The conferring of the Nobel Peace Prize on two courageous, proficient scribes – Maria Ressa oand Dmitry Muratov – shows that journalism can, indeed, be resurrected
Maria Ressa.

The Editorial Board   |   Published 13.10.21, 12:21 AM

Journalism’s obituary has been written quite a few times. For instance, in the modern world, the plummeting revenues of traditional journalistic platforms — the print media, for instance — intimidatory intervention, legal or otherwise, against digital news networks to stifle free speech and, equally important, the capitulation of the media fraternity before the powers that be — be it the government or big business — are being cited as the principal causes that would lead to journalism’s demise. Yet the vocation has turned out to be a rather stubborn species, proving the pundits wrong repeatedly. The conferring of this year’s Nobel Peace Prize on two courageous, proficient scribes — Maria Ressa of the Philippines and Russia’s Dmitry Muratov — shows that journalism can, indeed, be resurrected in spite of such formidable threats as State repression as well as the public vulnerability to — enchantment with? — false narratives. The path to renewal for individual journalists and news organizations, as Ms Ressa and Mr Muratov have shown, lies in the ability to refresh journalism’s commitment to the original charter of the fourth estate: to report the truth without fear or favour and uphold the primacy of free speech. This is, of course, not a road for the faint-hearted. Real journalistic work is considered to be a dangerous profession: in 2020, a report compiled by the director-general of Unesco had found that only 13 per cent of cases filed against newspersons around the world had been resolved — the figures were 12 and 11 per cent, respectively, for the previous two years. Incarceration, intimidation, threats of bodily violence and trolling — these are especially true for women journalists — and even death — India is witness to Gauri Lankesh’s murder — are some of the ‘occupational hazards’ in the journalistic tryst with truth.
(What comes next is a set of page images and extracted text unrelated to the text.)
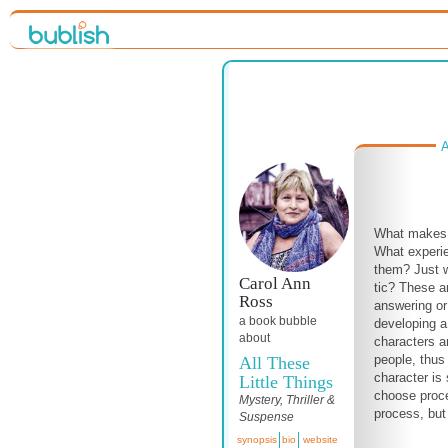
A
What makes 
What experi
them? Just
Carol Ann
tic? These a
Ross
answering or 
a book bubble
developing a
about
characters 
people, thus
All These
character is 
Little Things
choose proce
Mystery, Thriller &
process, but 
Suspense
synopsis
bio
website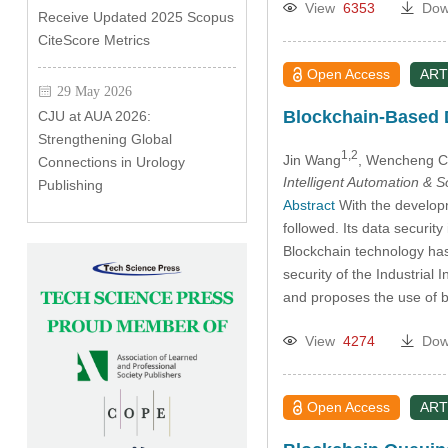
View
6353
Dow
Receive Updated 2025 Scopus
CiteScore Metrics
Open Access
ART
29 May 2026
Blockchain-Based D
CJU at AUA 2026:
Strengthening Global
1,2
Jin Wang
, Wencheng 
Connections in Urology
Intelligent Automation & 
Publishing
Abstract
With the developm
followed. Its data securit
Blockchain technology has
security of the Industrial 
and proposes the use of 
View
4274
Dow
Open Access
ART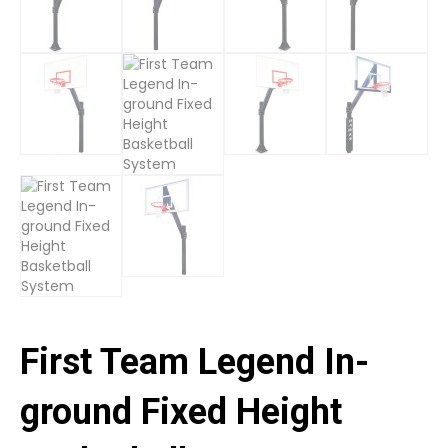
First Team Legend In-
ground Fixed Height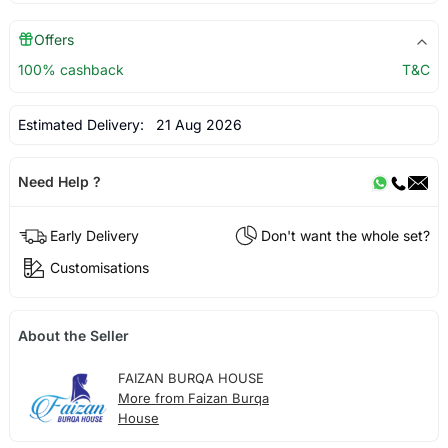
Offers
100% cashback
T&C
Estimated Delivery:
21 Aug 2026
Need Help ?
Early Delivery
Don't want the whole set?
Customisations
About the Seller
FAIZAN BURQA HOUSE
More from Faizan Burqa
House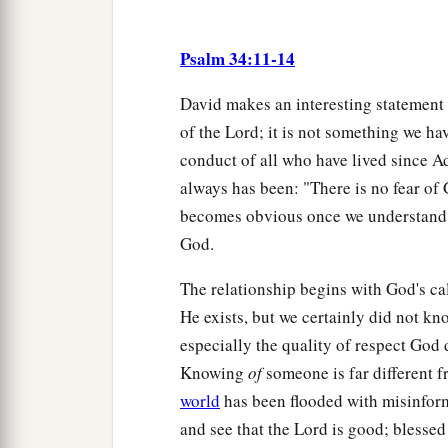
Psalm 34:11-14
David makes an interesting statement 
of the Lord; it is not something we hav
conduct of all who have lived since 
always has been: "There is no fear of 
becomes obvious once we understand th
God.
The relationship begins with God's cal
He exists, but we certainly did not k
especially the quality of respect Go
Knowing
of
someone is far different 
world
has been flooded with misinform
and see that the Lord is good; blessed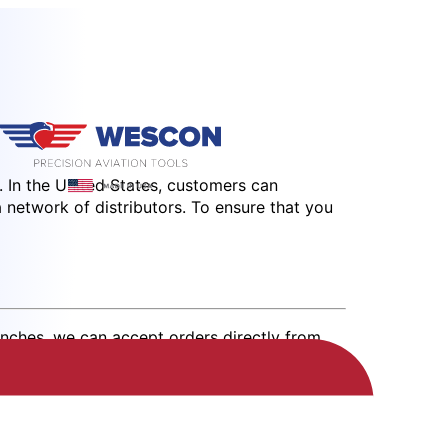
 In the United States, customers can
a network of distributors. To ensure that you
anches, we can accept orders directly from
s@wesconusa.com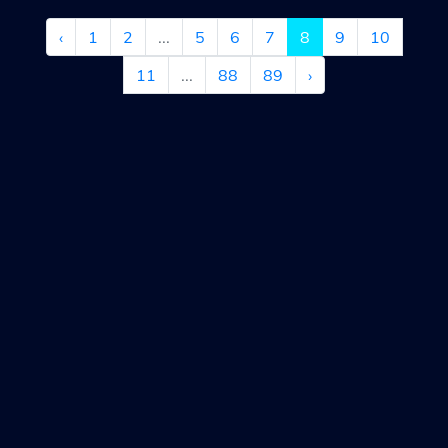
‹
1
2
...
5
6
7
8
9
10
11
...
88
89
›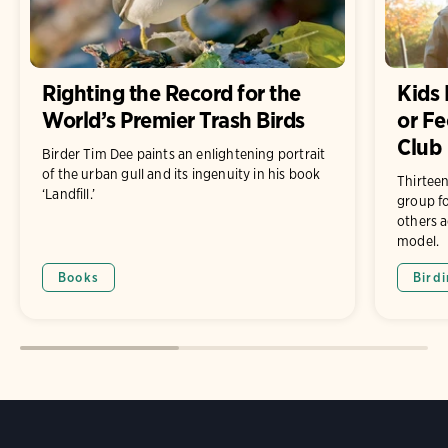
Righting the Record for the
Kids 
World’s Premier Trash Birds
or Fe
Club
Birder Tim Dee paints an enlightening portrait
of the urban gull and its ingenuity in his book
Thirteen
‘Landfill.’
group fo
others a
model.
Books
Bird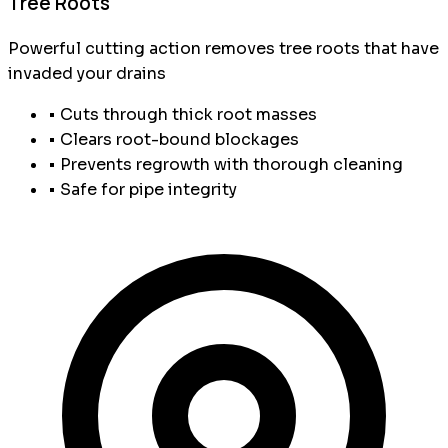
Tree Roots
Powerful cutting action removes tree roots that have
invaded your drains
• Cuts through thick root masses
• Clears root-bound blockages
• Prevents regrowth with thorough cleaning
• Safe for pipe integrity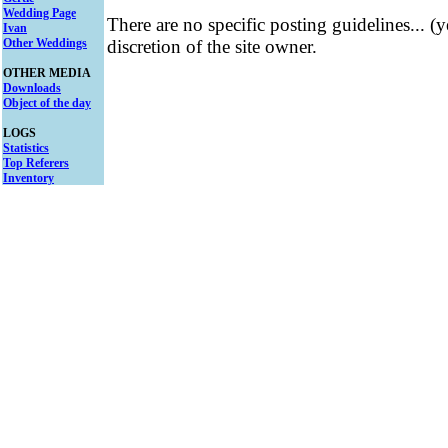
Wedding Page
There are no specific posting guidelines... (
Ivan
Other Weddings
discretion of the site owner.
OTHER MEDIA
Downloads
Object of the day
LOGS
Statistics
Top Referers
Inventory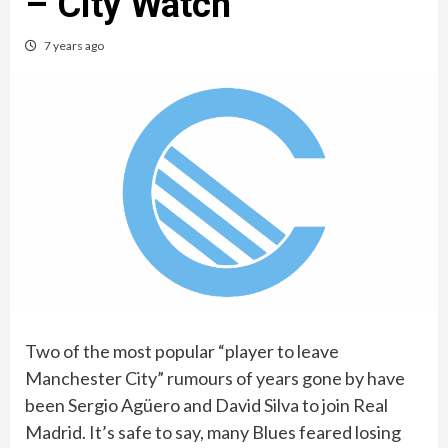
– City Watch
7 years ago
Two of the most popular “player to leave
Manchester City” rumours of years gone by have
been Sergio Agüero and David Silva to join Real
Madrid. It’s safe to say, many Blues feared losing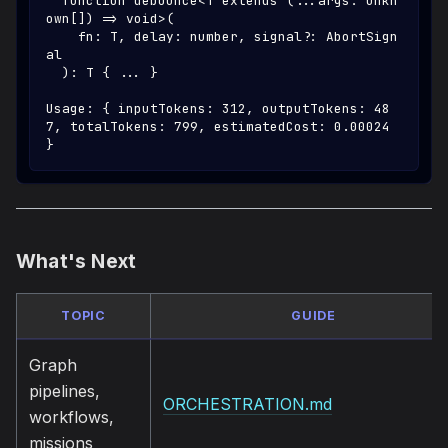
  function debounce<T extends (...args: unkn
own[]) => void>(
    fn: T, delay: number, signal?: AbortSign
al
  ): T { ... }
Usage: { inputTokens: 312, outputTokens: 48
7, totalTokens: 799, estimatedCost: 0.00024 
}
What's Next
TOPIC
GUIDE
Graph
pipelines,
ORCHESTRATION.md
workflows,
missions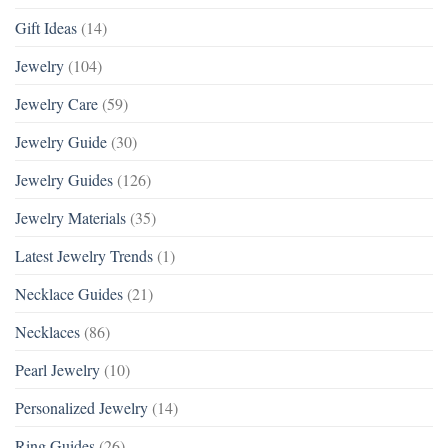
Gift Ideas
(14)
Jewelry
(104)
Jewelry Care
(59)
Jewelry Guide
(30)
Jewelry Guides
(126)
Jewelry Materials
(35)
Latest Jewelry Trends
(1)
Necklace Guides
(21)
Necklaces
(86)
Pearl Jewelry
(10)
Personalized Jewelry
(14)
Ring Guides
(26)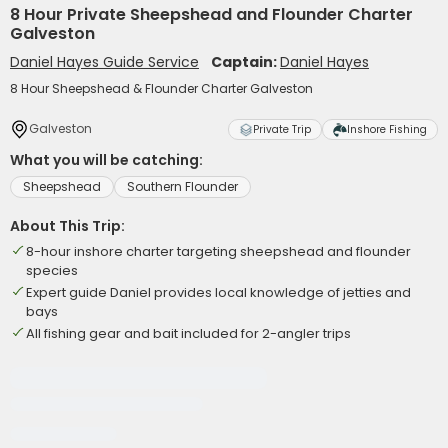
8 Hour Private Sheepshead and Flounder Charter
Galveston
Daniel Hayes Guide Service
Captain:
Daniel Hayes
8 Hour Sheepshead & Flounder Charter Galveston
Galveston
Private Trip
Inshore Fishing
What you will be catching:
Sheepshead
Southern Flounder
About This Trip:
8-hour inshore charter targeting sheepshead and flounder
species
Expert guide Daniel provides local knowledge of jetties and
bays
All fishing gear and bait included for 2-angler trips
The pressures on journalism have, undoubtedly, been intensified by transformations in global politics and society. The rise of authoritarian regimes — democratic India is not an exception — and the carefully calibrated assault on the institutions mandated to honour truth — the latter is integral to the idea of justice — have endangered the vocation. The Philippines, Ms Ressa’s country, was ranked 138 among 180 countries that were evaluated by the World Press Freedom Index 2021. Her views on India — it ranks lower than the Philippines on the register — are particularly illuminating in this context. The Nobel Peace Prize should not be an occasion to indulge in smugness. It should be viewed by practising journalists and news organizations as a solemn reminder to be unrelenting in their pursuit to inform the public of the truth by defying monumental odds.